Наступила очередь Шадрина. В приемной стояла тишина, которая была готова каждую секунду треснуть от басовито дребезжащего звонка, вмонтированного где-то не то в стене, не то в столе секретарши. Дмитрий засек время. Он волновался. Лет восемь-девять назад, уходя на боевое задание – за «языком» или на подрыв вражеской точки, откуда можно было не вернуться, Дмитрий чувствовал себя гораздо увереннее и тверже, чем сейчас. И сердце… Почему оно после четвертого удара Делало какой-то странный, нечеткий пятый удар? «А что, если не примет? Возьмет и придумает какое-нибудь срочное дело в прокуратуре Союза», – подумал Дмитрий, глядя, как минутная стрелка больших электрических часов на стене сделала новый минутный прыжок.
Богданов Шадрина принял.
Когда Дмитрий вошел в кабинет, то первое, что бросилось ему в глаза, был огромный резной стол черного дерева с витыми, похожими на лапы льва, массивными ножками. По углам стола стояли два таких же резных черных кресла с высокими спинками. Кресло, на котором сидел Богданов, было в одном стиле с остальной мебелью кабинета, очевидно конфискованной у старого хозяина вместе с особняком. Бронзовый чернильный прибор старинного литья изображал схватку титана с огромным многоглавым удавом. Сила человеческих мускулов уже не могла больше разжать рокового кольца сатанинской силы. Последние потуги, последние усилия в борьбе – и человек уступит… Роковая печать гибели уже начертана на лице могучего титана.
Взгляды Богданова и Дмитрия в какие-то секунды скрестились на бронзовом чернильном приборе.

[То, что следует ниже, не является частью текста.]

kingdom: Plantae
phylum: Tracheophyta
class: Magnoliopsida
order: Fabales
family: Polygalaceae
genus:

Дмитрий успел заметить, что Богданов стал как будто еще осанистее, выхоленнее. Новый темно-серый костюм на нем сидел как влитый. На манжетах белоснежной рубашки отчетливо вырисовывались крупные запонки черненого серебра.
– Я вас слушаю, товарищ Шадрин.
– Думаю, что вы уже догадываетесь, зачем я пришел к вам.
– Приблизительно Догадываюсь, – тихо и с какой-то вкрадчивой и улыбчивой затаенностью ответил Богданов.
– Решение отдела кадров городской прокуратуры мне передал наш новый прокурор, и я… Я даже не знаю, с чем это связано…
– И что же вы? – Богданов не дал Шадрину договорить фразы. – В этой альтернативе вы, конечно, выбрали разумное – уход по собственному желанию. Так можно предполагать? Для вас сейчас вопрос о трудоустройстве, пожалуй, усложняется. Везде хотят иметь работников здоровых, сильных, молодых… Тем более в прокуратуре. Выезды на место преступления, задержания, преследования преступника… А с вашим здоровьем, после такой сложной операции, какую перенесли вы, можно окончательно сгубить себя. Так что, куда ни кинь, выбор один: или – или. Или вы уходите по собственному желанию и мы вам помогаем перейти в суд или в нотариат, или… к сожалению, нам придется расстаться после необходимых административных предписаний. Решайте.
– В этом выборе я буду искать третий путь.
– Какой же?
– У вас нет оснований меня уволить. Когда-то меня вы ставили в пример другим следователям, хотя здоровье мое было хуже, чем сейчас. Сейчас я здоров. У меня нет замечаний по работе. А уходить по собственному желанию я не собираюсь.
Богданов устало и долго смотрел на Шадрина:
– Вы когда-нибудь изучали латынь?
– Да. В университете. Имел по ней пятерку.
– Помните золотое правило логики: «Tertium non datur»[1]1
Третьего не дано (лат.).
[Закрыть]?
– Его усваивают студенты первого курса.
– Тем лучше, – Богданов выпрямился в своем черном резном кресле, положил сильные кисти рук на подлокотники, отчего сразу же стал важнее, солиднее. – Тогда слушайте, что я вам скажу, Шадрин. Слушайте внимательно и знайте, что ни одно слово из нашего разговора, если вы не хотите прослыть человеком неуживчивым и склочным, вы не должны использовать в своих заявлениях и жалобах в вышестоящие инстанции. С вашим письмом, в котором вы не пожалели для меня черных красок, меня познакомили, – Богданов взглядом обвел высокие стены просторной комнаты. – Этим стенам более двухсот лет. Они не слышат.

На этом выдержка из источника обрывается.